We are given four relations; we have to check for the dimensionally consistent relation for volume.
In the 1st case we have the equation for V as,
\[V=\dfrac{\pi {{\Pr }^{4}}}{8\eta l}\]
Here $'\pi '$ and $'8'$ are constants, therefore it has no dimension.
Pressure, P is the ratio of force and area.
$P=\dfrac{F}{A}$, where ‘F’ is force and ‘A’ is area.

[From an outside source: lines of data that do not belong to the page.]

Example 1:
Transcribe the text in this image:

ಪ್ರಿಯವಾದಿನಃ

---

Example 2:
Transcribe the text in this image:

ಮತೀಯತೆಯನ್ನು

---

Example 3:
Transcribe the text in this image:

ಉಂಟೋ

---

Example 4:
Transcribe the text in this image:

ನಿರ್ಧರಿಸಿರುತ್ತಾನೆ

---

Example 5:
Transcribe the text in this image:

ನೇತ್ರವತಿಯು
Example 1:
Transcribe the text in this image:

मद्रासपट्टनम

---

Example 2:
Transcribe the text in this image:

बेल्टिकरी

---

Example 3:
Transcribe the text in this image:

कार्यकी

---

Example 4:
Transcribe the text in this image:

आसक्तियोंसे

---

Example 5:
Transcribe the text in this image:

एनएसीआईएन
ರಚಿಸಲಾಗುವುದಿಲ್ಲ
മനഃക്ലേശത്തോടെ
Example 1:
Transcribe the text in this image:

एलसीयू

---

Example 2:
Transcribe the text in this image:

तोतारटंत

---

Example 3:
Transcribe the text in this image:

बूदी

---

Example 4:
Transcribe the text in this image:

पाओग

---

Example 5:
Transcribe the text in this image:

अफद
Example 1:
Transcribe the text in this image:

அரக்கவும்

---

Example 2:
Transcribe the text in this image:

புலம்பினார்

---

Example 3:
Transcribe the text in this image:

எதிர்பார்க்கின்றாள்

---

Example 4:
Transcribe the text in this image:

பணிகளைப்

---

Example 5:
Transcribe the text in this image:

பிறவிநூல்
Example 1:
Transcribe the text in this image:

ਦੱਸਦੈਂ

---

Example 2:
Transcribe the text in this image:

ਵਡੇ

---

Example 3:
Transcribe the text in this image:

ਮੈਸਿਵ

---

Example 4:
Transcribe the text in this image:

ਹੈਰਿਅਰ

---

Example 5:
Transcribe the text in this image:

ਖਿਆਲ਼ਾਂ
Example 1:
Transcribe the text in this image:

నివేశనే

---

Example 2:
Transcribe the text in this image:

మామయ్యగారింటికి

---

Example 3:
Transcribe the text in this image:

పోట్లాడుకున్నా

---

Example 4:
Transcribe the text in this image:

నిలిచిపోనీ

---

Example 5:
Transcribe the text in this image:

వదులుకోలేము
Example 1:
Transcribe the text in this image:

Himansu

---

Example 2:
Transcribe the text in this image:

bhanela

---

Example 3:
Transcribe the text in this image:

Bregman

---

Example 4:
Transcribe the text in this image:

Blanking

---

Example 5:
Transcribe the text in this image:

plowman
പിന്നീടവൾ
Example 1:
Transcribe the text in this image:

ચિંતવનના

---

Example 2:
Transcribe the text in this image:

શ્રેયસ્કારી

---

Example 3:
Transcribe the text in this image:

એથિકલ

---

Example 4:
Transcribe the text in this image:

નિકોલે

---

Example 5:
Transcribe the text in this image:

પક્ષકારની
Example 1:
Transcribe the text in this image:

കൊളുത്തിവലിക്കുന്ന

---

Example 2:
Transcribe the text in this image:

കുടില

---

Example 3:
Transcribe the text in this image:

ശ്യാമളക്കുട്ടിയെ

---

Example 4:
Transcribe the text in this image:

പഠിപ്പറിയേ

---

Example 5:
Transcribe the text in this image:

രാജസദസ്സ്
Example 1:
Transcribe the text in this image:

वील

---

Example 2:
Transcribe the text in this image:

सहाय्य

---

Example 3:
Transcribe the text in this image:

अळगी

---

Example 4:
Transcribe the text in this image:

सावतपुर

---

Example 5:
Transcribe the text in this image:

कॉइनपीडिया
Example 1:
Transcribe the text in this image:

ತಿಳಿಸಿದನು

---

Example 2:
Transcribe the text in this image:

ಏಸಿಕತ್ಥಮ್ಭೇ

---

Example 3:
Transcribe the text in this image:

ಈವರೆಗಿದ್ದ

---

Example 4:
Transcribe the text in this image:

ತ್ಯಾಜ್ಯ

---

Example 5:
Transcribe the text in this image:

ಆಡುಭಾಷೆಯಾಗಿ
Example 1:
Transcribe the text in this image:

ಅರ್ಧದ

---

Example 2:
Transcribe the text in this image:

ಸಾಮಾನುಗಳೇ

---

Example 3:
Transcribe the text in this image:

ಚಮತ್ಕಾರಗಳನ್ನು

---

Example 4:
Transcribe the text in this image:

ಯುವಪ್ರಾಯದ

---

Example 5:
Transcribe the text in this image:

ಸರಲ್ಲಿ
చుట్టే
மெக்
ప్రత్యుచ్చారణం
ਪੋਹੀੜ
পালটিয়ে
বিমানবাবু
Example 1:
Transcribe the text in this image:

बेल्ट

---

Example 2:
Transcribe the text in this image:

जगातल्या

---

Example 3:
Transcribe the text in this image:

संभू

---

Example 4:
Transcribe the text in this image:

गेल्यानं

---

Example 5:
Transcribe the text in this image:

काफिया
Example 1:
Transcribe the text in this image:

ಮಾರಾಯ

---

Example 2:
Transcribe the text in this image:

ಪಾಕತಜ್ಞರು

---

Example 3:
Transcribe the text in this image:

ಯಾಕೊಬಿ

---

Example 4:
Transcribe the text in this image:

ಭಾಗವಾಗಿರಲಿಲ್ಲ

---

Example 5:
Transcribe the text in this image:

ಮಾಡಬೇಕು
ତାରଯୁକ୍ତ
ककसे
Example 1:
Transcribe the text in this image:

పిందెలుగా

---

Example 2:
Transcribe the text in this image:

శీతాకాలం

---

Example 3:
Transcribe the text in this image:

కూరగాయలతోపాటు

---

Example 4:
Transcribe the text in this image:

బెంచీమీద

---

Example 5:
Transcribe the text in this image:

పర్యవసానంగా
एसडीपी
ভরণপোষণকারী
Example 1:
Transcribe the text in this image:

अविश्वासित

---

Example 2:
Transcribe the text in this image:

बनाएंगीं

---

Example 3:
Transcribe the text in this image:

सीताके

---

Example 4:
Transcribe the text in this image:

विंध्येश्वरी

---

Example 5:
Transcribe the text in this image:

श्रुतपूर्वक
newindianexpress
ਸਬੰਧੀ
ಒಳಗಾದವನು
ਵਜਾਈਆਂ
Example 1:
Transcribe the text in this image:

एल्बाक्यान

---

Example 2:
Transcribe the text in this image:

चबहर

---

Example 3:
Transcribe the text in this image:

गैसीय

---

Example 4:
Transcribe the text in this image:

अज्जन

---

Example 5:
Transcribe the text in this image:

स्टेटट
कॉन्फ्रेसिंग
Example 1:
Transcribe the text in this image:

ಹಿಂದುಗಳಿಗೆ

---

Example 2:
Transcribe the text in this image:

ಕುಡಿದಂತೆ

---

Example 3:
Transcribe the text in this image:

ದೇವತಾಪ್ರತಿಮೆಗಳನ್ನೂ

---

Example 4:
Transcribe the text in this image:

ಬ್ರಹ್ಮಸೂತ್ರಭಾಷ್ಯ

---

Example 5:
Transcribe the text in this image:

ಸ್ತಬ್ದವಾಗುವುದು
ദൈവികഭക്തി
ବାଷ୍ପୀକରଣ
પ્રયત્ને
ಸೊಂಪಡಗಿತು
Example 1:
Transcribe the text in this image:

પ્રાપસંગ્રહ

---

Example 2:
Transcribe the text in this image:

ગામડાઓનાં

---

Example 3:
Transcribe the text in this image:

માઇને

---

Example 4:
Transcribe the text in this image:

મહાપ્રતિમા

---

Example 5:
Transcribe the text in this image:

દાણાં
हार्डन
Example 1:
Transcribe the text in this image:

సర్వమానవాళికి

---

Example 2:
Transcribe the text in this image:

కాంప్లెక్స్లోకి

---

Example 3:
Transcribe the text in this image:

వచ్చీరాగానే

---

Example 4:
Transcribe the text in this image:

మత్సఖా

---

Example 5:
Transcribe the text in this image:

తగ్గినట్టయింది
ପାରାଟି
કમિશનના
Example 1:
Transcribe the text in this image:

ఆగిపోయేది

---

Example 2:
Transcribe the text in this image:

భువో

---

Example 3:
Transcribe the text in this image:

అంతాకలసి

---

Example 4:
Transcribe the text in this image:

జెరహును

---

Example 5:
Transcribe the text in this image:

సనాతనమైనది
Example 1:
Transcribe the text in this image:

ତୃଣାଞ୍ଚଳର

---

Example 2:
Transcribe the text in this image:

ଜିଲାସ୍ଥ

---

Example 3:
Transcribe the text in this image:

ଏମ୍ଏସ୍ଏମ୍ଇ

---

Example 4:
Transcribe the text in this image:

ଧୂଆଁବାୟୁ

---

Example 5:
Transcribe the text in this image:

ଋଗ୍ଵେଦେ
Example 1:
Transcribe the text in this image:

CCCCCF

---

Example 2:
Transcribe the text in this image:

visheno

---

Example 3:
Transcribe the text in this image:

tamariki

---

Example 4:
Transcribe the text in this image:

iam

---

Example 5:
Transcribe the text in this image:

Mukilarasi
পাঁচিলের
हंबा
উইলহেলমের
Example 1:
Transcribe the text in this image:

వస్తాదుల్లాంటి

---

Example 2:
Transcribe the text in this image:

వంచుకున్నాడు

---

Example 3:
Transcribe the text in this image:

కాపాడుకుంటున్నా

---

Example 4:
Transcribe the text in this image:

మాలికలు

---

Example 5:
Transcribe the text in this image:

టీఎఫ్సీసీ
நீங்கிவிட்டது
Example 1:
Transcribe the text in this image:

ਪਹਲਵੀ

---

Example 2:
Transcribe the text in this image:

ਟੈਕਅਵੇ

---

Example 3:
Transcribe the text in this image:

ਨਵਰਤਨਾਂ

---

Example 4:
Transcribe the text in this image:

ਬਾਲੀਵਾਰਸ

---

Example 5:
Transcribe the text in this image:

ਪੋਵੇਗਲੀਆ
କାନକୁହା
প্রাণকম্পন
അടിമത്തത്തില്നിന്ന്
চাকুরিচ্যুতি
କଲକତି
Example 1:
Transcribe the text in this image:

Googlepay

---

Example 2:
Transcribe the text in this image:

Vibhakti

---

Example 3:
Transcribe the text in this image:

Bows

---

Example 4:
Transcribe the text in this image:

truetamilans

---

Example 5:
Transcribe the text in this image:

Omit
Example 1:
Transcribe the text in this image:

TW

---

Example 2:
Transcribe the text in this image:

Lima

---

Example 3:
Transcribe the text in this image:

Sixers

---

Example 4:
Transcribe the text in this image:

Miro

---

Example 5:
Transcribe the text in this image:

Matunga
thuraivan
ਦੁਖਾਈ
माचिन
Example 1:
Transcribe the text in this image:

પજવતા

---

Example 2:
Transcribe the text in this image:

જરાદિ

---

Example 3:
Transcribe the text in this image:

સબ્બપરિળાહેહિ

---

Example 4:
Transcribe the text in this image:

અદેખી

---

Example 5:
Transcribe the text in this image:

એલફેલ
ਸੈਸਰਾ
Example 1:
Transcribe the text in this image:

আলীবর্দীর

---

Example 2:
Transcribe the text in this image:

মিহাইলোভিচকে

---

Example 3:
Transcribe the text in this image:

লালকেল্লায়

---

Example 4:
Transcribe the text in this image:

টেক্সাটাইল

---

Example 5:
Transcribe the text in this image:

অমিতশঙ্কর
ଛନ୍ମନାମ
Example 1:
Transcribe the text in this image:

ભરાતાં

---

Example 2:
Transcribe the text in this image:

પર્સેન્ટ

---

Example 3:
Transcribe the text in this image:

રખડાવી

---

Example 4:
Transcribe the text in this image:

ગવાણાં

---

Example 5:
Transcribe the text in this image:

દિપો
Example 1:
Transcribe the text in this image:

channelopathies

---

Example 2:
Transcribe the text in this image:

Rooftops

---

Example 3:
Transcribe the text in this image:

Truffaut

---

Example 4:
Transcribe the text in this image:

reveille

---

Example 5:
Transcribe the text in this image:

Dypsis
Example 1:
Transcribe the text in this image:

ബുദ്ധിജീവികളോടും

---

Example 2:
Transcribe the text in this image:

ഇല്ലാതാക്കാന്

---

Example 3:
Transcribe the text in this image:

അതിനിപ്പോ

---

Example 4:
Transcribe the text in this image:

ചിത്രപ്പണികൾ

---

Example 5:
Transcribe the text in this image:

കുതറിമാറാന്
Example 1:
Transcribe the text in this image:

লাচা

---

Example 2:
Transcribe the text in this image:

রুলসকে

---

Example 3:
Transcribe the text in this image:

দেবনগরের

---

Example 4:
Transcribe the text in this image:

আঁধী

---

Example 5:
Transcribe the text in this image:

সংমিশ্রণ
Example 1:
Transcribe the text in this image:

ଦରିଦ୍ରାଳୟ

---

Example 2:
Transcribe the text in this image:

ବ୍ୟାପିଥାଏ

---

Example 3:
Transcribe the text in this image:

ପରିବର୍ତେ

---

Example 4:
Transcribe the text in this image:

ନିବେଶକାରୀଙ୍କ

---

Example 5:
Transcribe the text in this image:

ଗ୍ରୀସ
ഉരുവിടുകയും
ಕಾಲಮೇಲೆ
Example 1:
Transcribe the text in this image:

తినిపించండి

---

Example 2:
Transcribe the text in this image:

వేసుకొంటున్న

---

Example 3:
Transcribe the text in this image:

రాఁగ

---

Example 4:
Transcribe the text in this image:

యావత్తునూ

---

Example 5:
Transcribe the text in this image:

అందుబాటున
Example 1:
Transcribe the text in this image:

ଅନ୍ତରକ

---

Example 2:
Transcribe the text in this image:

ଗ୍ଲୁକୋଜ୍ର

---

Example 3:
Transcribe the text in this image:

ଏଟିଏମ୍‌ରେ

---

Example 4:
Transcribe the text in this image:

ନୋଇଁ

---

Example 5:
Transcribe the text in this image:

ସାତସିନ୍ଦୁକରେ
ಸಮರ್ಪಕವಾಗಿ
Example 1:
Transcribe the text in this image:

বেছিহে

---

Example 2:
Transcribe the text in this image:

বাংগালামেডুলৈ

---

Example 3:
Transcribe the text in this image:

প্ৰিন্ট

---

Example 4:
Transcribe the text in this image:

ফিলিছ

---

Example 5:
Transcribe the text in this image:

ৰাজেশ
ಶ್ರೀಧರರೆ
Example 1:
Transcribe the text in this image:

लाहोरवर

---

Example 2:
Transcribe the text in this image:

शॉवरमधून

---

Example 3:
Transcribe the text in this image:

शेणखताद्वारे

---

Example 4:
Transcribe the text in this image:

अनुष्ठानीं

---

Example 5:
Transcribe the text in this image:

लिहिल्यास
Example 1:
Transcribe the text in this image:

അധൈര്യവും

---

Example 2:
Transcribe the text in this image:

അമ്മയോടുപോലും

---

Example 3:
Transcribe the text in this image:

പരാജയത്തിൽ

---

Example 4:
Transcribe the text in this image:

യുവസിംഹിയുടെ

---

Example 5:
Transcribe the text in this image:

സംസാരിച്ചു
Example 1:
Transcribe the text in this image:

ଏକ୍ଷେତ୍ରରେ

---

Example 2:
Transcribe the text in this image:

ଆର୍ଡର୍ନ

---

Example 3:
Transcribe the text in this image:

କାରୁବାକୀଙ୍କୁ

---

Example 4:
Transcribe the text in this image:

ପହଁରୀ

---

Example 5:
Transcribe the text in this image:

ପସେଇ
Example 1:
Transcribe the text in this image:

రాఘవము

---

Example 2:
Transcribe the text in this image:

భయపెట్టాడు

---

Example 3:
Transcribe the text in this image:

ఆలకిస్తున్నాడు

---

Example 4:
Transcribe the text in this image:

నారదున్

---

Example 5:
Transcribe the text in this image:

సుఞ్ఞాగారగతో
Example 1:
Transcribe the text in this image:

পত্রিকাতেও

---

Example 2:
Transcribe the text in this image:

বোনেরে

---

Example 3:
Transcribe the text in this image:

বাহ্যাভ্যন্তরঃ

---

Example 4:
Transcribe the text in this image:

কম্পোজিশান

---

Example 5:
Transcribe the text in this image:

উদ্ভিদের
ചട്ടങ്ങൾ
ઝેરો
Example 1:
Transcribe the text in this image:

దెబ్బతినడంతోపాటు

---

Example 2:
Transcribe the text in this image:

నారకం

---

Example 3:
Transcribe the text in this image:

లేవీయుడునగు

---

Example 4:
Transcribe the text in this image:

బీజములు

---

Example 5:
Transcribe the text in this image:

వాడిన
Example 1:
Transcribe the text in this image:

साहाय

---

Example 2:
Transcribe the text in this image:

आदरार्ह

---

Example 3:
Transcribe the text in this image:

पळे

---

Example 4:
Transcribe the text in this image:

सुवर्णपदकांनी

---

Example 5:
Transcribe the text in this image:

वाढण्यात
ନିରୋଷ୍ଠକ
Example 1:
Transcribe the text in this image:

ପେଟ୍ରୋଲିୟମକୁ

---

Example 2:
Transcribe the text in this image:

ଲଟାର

Therefore unit of pressure,
$P=\dfrac{N}{{{m}^{2}}}$
We know, $N=\dfrac{kgm}{{{\sec }^{2}}}$
Therefore,
$\begin{align}
  & P=\dfrac{kgm}{{{\sec }^{2}}{{m}^{2}}} \\
 & P=\dfrac{kg}{m{{\sec }^{2}}} \\
\end{align}$
Therefore the dimension of ‘P’ is,
$\left[ P \right]=\left[ {{M}^{1}}{{L}^{-1}}{{T}^{-2}} \right]$
In the equation for ‘V’, ‘r’ is radius.
Dimension for radius is,
$\left[ r \right]=\left[ {{L}^{1}} \right]$
And we know, ‘l’ is length.
Dimension of length is,
$\left[ l \right]=\left[ {{L}^{1}} \right]$
Coefficient of viscosity,
$\eta =\dfrac{\tau }{\left( \dfrac{du}{dt} \right)}$, Were $'\tau '$ is shear stress and $'\dfrac{du}{dt}'$ is rate of change of velocity with respect to time.
Unit of $'\eta '$ is,
$\begin{align}
  & \eta =\dfrac{kgm\sec }{{{\sec }^{2}}\times {{m}^{2}}} \\
 & \eta =\dfrac{kg}{m\sec } \\
\end{align}$
Therefore, the dimension of $'\eta '$ is,
$\left[ \eta \right]=\left[ {{M}^{1}}{{L}^{-1}}{{T}^{-1}} \right]$
Now that we have dimensions of all variables, dimension of volume in the 1st relation is,
$\begin{align}
  & V=\dfrac{\pi {{\Pr }^{4}}}{8\eta l} \\
 & \implies \left[ V \right]=\dfrac{\left[ {{M}^{1}}{{L}^{-1}}T{{-}^{2}} \right]\left[ {{L}^{4}} \right]}{\left[ {{M}^{1}}{{L}^{-1}}{{T}^{-1}} \right]\left[ L \right]} \\
 & \implies \left[ V \right]=\left[ {{L}^{3}}{{T}^{-1}} \right] \\
\end{align}$
This is equal to the dimension of V.

So, the correct answer is “Option A”.

Note:
The powers to which the fundamentals quantities are raised to obtain other physical quantities are known as dimensions.
The representation of a physical quantity in its dimensions as the fundamental quantities is called a dimensional formula.
When two quantities are dimensionally consistent, their dimensional formula will be equal.